━━━ TEXT SEGMENT ━━━

Preventing Disrespect and Abuse by Investing in Health Providers
This post is part of our “Supporting the Human in Human Resources” blog series co-hosted by the Maternal Health Task Force and Jacaranda Health.
Many women experience disrespect and abuse (D&A) during facility-based childbirth, emerging evidence shows. In a moment of acute vulnerability, women face undignified care at the hands of a health care provider. This element of quality has far reaching consequences for facility-based delivery, often attributed to good maternal health outcomes. A recent study from Ethiopia cites cultural sensitivity of providers as one of the main barriers to mothers seeking skilled birth attendance in health care facilities. In Tanzania, provider attitudes have been shown to be one of the strongest predictors of where a woman decides to deliver her child; a woman will even bypass facilities near her home in search of more respectful care.
As part of the Lancet’s Midwifery series, Freedman and Kruk contend that D&A and women-centered care constitute a “blind spot” in the current model of providing maternal health services. Further, they argue, “D&A is a signal of a health system in crisis—a crisis of quality and accountability. At the most fundamental level, a health system that tolerates D&A devalues women, which itself is an underlying cause of slow progress on reduction of maternal mortality. Moreover, D&A represents a breakdown in accountability of the health system not only to its users but also to the women and men it employs as service providers.”

━━━ RECORDS SUPPLIED ━━━

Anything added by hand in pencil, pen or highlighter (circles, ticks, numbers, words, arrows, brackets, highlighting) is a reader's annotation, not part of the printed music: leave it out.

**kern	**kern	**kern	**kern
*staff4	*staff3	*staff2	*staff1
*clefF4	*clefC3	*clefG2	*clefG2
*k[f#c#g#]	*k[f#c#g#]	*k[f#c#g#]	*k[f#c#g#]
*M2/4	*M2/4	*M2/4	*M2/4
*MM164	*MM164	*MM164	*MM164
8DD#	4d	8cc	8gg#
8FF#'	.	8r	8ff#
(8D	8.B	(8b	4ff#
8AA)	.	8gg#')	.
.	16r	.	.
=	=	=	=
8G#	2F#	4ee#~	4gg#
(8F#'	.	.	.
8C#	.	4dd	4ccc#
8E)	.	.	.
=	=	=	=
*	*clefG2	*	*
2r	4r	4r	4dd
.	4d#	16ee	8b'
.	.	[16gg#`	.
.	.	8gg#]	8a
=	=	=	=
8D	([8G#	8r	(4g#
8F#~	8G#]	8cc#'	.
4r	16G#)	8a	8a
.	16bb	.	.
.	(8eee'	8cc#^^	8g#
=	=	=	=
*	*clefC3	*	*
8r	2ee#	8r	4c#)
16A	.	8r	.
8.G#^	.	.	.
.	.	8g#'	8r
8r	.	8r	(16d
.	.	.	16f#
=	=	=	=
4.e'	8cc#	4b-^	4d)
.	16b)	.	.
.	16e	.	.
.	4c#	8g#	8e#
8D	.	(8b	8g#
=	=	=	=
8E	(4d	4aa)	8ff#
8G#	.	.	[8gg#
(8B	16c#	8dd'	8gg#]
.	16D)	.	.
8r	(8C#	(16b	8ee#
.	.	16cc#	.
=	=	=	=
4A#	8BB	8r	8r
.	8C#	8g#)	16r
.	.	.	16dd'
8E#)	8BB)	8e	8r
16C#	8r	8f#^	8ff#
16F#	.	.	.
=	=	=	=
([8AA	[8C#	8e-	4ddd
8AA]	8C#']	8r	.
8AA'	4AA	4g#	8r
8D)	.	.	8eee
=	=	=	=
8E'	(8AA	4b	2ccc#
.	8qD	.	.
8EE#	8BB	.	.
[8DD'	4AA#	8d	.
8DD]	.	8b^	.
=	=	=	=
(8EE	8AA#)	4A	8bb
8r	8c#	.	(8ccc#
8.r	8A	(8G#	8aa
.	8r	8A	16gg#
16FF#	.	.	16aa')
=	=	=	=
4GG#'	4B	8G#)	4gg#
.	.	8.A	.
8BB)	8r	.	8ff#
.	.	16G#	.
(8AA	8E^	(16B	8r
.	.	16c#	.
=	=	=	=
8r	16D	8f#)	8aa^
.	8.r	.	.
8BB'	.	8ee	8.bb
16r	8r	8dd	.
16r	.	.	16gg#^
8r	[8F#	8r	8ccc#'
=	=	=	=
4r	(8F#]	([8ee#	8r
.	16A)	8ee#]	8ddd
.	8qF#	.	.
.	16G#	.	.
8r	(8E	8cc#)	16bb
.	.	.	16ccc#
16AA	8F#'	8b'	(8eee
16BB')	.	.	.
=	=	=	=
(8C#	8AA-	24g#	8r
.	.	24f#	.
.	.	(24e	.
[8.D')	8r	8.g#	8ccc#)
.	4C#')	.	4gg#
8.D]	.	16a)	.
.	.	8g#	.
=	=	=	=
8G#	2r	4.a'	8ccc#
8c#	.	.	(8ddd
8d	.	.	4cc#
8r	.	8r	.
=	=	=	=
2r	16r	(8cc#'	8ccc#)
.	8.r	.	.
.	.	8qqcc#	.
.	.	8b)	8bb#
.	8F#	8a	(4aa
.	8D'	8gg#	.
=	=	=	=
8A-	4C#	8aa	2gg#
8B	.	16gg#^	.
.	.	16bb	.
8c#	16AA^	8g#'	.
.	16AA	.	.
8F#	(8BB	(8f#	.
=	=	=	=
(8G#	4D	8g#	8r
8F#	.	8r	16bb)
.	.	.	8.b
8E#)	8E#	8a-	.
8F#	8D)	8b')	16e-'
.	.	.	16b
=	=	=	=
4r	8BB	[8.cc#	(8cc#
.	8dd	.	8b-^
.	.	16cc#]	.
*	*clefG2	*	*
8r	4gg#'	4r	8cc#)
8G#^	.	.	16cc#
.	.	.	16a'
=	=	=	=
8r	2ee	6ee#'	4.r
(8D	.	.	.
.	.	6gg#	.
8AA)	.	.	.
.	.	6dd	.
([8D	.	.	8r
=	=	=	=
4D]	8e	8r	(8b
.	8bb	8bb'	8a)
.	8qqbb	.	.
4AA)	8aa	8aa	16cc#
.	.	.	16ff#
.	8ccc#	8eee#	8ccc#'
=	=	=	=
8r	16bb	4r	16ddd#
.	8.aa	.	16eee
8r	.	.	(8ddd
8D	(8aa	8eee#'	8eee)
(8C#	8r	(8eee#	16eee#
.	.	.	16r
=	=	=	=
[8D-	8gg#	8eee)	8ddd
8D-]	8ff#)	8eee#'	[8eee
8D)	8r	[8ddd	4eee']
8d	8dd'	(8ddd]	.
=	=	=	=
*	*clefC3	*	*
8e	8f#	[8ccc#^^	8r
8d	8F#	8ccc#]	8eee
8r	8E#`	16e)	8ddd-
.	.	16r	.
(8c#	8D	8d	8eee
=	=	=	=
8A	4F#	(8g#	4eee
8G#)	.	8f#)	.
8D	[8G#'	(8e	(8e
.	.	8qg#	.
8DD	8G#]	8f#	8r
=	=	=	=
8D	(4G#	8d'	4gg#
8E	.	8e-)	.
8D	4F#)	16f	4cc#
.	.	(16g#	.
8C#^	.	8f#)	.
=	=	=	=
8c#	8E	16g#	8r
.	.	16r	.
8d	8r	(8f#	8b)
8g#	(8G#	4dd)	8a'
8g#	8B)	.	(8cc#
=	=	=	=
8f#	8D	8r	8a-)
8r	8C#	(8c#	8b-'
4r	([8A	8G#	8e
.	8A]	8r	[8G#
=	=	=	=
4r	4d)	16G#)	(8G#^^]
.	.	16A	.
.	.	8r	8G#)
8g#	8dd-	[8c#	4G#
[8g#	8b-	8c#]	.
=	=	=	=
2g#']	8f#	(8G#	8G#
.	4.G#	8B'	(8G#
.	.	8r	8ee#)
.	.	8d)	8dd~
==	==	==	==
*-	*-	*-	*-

━━━

**WHAT THE EXERCISE ASKS**
Rewrite the stretch of the text on disrespect and abuse in childbirth from "Preventing Disrespect and" through "and Jacaranda Health.", putting "article" in place of "post". The entries above come from a separate source.

**TASK RESULT**
Preventing Disrespect and Abuse by Investing in Health Providers
This article is part of our “Supporting the Human in Human Resources” blog series co-hosted by the Maternal Health Task Force and Jacaranda Health.